A family tribute described Mrs. Wright as a risk taker, an animal lover, and a great cook. She loved boat rides, the Adirondack Mountains, classical and big-band music, Lawrence Welk, and Tampa Rays baseball games. She enjoyed hot-glue and spray- paint crafts. She liked to ski and travel, adored reading, and was a Civil War authority. She was member of Cape Coral Christian Fellowship.

“There was no one ever like Leah,” her family wrote.

****

Mrs. Wright is survived by her husband, George Wright, of Cape Coral, Fla.; her daughters, Ann Bowers, of Fredonia, Susan Weisz, and her husband, Jeffrey, of Guilderland Center, and Cecile Simmons, and her husband, Steven, of Altamont; her son, Timothy Benjamin, and his wife, Leslie, of Pittsford; David Antkowiak, who was like a son, of Bokeelia, Fla.; her stepchildren, Christie King, and her husband, Irwin, of The Villages, Fla., Michael Benjamin, and his wife, Joan, of Land o’ Lakes, Fla., Gary Wright, and his wife, Serena, of Staatsburg, and Beth Wright, of Queensbury.

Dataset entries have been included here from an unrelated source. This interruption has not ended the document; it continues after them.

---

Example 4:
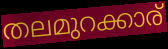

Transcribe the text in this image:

തലമുറക്കാര്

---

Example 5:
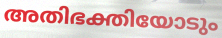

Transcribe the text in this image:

അതിഭക്തിയോടും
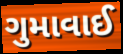
ગુમાવાઈ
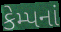
કેમ્પનાં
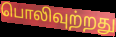
பொலிவுற்றது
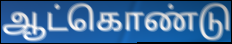
ஆட்கொண்டு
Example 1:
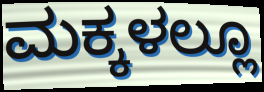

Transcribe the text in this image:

ಮಕ್ಕಳಲ್ಲೂ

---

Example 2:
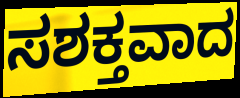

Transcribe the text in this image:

ಸಶಕ್ತವಾದ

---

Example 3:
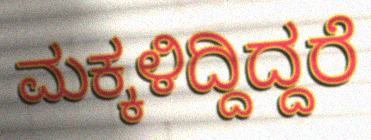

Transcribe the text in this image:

ಮಕ್ಕಳಿದ್ದಿದ್ದರೆ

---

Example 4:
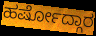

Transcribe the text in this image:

ಹರ್ಷೋದ್ಗಾರ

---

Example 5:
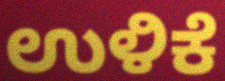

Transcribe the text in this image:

ಉಳಿಕೆ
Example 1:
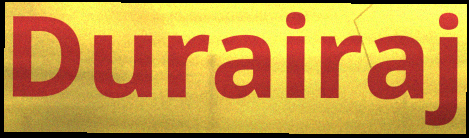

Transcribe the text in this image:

Durairaj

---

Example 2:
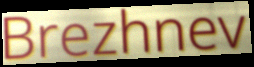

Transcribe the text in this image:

Brezhnev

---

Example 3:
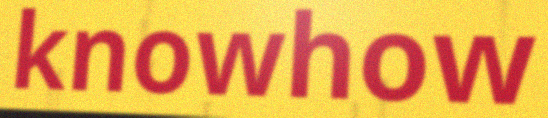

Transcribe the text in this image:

knowhow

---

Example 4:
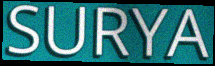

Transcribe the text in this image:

SURYA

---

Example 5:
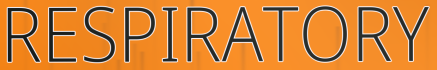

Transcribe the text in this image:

RESPIRATORY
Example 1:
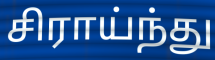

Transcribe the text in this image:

சிராய்ந்து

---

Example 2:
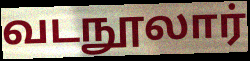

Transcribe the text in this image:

வடநூலார்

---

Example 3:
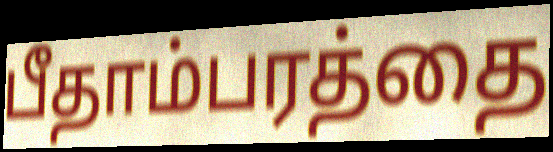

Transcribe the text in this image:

பீதாம்பரத்தை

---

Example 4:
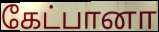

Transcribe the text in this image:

கேட்பானா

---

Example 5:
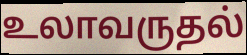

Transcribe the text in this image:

உலாவருதல்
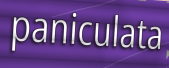
paniculata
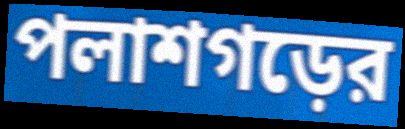
পলাশগড়ের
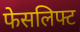
फेसलिफ्ट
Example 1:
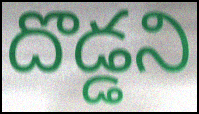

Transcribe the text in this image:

దొడ్డని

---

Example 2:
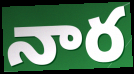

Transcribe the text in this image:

నార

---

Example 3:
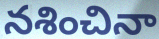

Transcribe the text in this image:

నశించినా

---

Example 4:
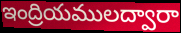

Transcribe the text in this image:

ఇంద్రియములద్వారా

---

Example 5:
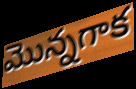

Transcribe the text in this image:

మొన్నగాక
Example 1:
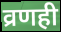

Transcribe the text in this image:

व्रणही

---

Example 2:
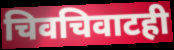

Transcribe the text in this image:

चिवचिवाटही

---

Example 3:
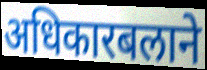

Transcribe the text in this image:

अधिकारबलाने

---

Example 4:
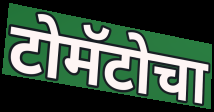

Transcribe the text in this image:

टोमॅटोचा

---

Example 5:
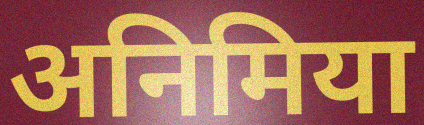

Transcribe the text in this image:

अनिमिया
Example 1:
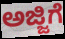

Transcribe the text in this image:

ಅಜ್ಜಿಗೆ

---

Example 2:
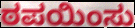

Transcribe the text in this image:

ಠಪಯಿಂಸು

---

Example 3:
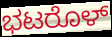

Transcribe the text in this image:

ಭಟರೊಳ್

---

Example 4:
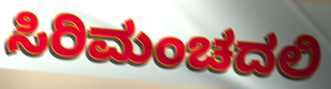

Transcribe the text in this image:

ಸಿರಿಮಂಚದಲಿ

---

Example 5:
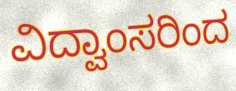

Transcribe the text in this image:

ವಿದ್ವಾಂಸರಿಂದ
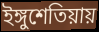
ইঙ্গুশেতিয়ায়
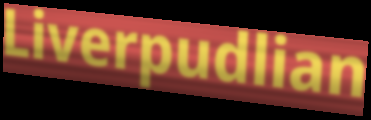
Liverpudlian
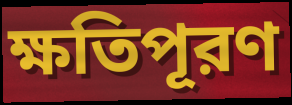
ক্ষতিপূরণ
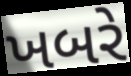
ખબરે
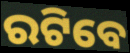
ରଟିବେ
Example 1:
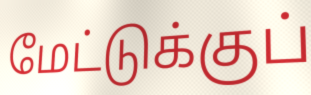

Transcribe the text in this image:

மேட்டுக்குப்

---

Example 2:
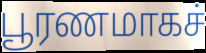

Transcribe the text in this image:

பூரணமாகச்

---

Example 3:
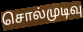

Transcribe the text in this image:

சொல்முடிவு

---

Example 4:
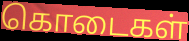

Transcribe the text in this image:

கொடைகள்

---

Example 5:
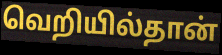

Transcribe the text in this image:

வெறியில்தான்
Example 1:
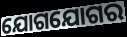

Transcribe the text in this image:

ଯୋଗଯୋଗର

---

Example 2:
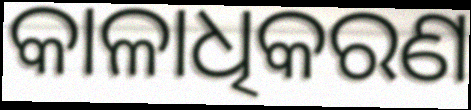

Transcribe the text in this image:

କାଳାଧିକରଣ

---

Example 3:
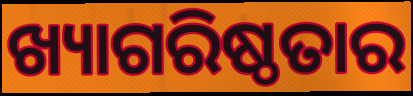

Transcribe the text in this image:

ଖ୍ୟାଗରିଷ୍ଠତାର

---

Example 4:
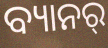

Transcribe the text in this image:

ବ୍ୟାନର୍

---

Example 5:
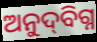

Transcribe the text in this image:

ଅନୁଦ୍‌ବିଗ୍ନ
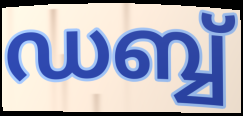
ഡബ്ബ്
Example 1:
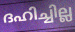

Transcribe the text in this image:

ദഹിച്ചില്ല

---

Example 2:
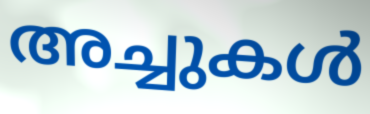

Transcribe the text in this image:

അച്ചുകൾ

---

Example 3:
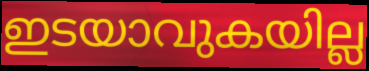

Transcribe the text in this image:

ഇടയാവുകയില്ല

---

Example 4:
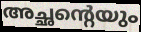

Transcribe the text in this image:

അച്ഛന്റെയും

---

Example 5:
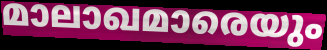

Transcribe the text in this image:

മാലാഖമാരെയും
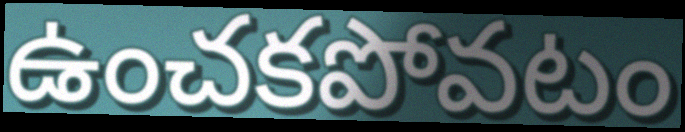
ఉంచకపోవటం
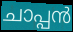
ചാപ്പൻ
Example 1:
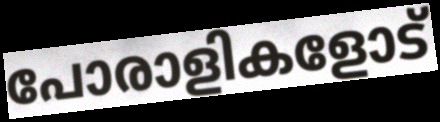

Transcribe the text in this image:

പോരാളികളോട്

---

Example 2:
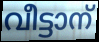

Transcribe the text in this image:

വീട്ടാന്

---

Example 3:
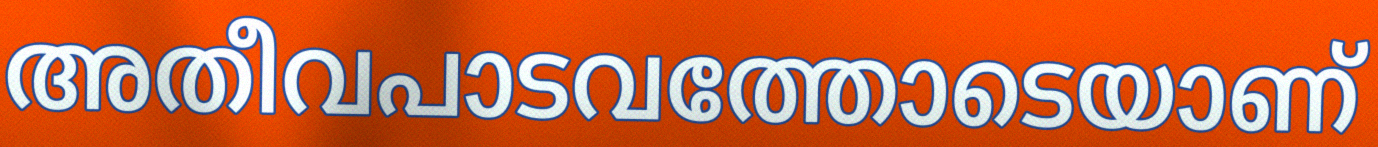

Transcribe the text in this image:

അതീവപാടവത്തോടെയാണ്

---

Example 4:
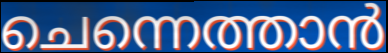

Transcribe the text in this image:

She is also survived by her grandchildren, Christopher Benjamin, Benjamin Moore, the father of Owen and Oscar, Katrina, Heather, and Gwen Simmons, Lauren and Bryan Benjamin, and Erin Bowers Brackenridge, the mother of Peyton.

Her first husband, Harry F. Benjamin, died before her, as did her sister, Charlotte.

A family memorial service will take place at a later date.

Memorial contributions may be made to the Lakeshore Humane Society, Post Office Box 12, Fredonia, NY 14063.